Каждый член албанской банды подписывался "радзивилловский приятель" и назывался другом дома, "домовником". В разговоре с албанчиком князь называл его "пане-коханку", т. е, почти то же, что: мой любезный, а так как он постоянно говорил с албанчиками, то он до того привык к этим словам, что они сделались его постоянною поговоркою, и он кстати и не кстати повторял их в разговоре с кем бы то ни было, даже с самим королём, и это было причиною, что он во всей Польше был известен под именем: "пане-коханку"! Хотя между албанчиками с их главою ясно проглядывали отношения покровительствуемых в своему покровителю, тем не менее однако князь Радзивилл переносил их дерзости не с запальчивостью магната, но с снисходительностью доброго человека.
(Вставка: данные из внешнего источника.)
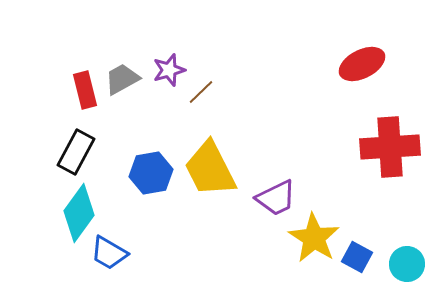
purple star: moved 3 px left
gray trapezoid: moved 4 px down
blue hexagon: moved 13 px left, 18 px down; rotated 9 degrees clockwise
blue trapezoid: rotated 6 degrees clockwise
Так однажды он крепко поссорился с одним из албанчиков, паном Игнатием Боровским; долго продолжалась эта ссора, наконец приятели уговорили Боровского отправиться в Радзивиллу на мировую. Богато-разодетый Боровский явился в князю в день его ангела, когда князь был окружён огромною толпою гостей.

– Ну что слышно нового? – спросил Радзивилл Боровского, стараясь заговорить с ним.

– Что слышно нового? – повторил Боровский. – Слышно, что в Литве явилось два дурака.

– Кто ж они? – спросил Радзивилл.

– Кто они? – повторил опять Боровский, – один – князь Радзивилл, а другой – шляхтич Боровский.

– Отчего ж это?

– Оттого, что оба поссорились друг с другом, сами не зная за что.

Радзивилл, вместо того, чтобы рассердиться, дружески поцеловал шляхтича, сказав ему от сердца:

– Ну пане-коханку, перестанем же быть дураками, помиримся.

И приязнь между магнатом и шляхтичем скрепилась ещё более.

Для членов банды был особый мундир, он состоял в следующем, весьма красивом одеянии: при жёлтых сафьянных сапогах были надеваемы красные шаровары, крепко стянутые пониже талии, на желудке, шёлковым шнурком с кисточками, жупан или нижнее платье из голубого атласа, застёгнутый на шее и на груди четырьмя шёлковыми пуговками того же цвета, а среди их запонки из голубой эмали с брильянтовыми буквами X. K. R. как начальными литерами титула, имени и фамилии Радзивилла; на шее, из-за жупана выпускался пальца на два белый воротник рубашки. Сверх жупана надевался кунтуш соломенного цвета из плотной шерстяной материи, вроде сукна, называемой сайета, с синим воротником, подбитый шёлковою материею такого же цвета, как был цвет жупана. Литой серебряный пояс перехватывал кунтуш; на этом поясе были рассеяны незабудки и астры; пояса эти выделывались в Слуцке для одних албанчиков; с боку привешивалась большая кривая сабля; на рукоятку её, украшенную иногда дорогими камнями, клали голубую бархатную шапку с околышем из крымской мерлушки. Рукава кунтуша забрасывали назад и зашпиливали на крючок.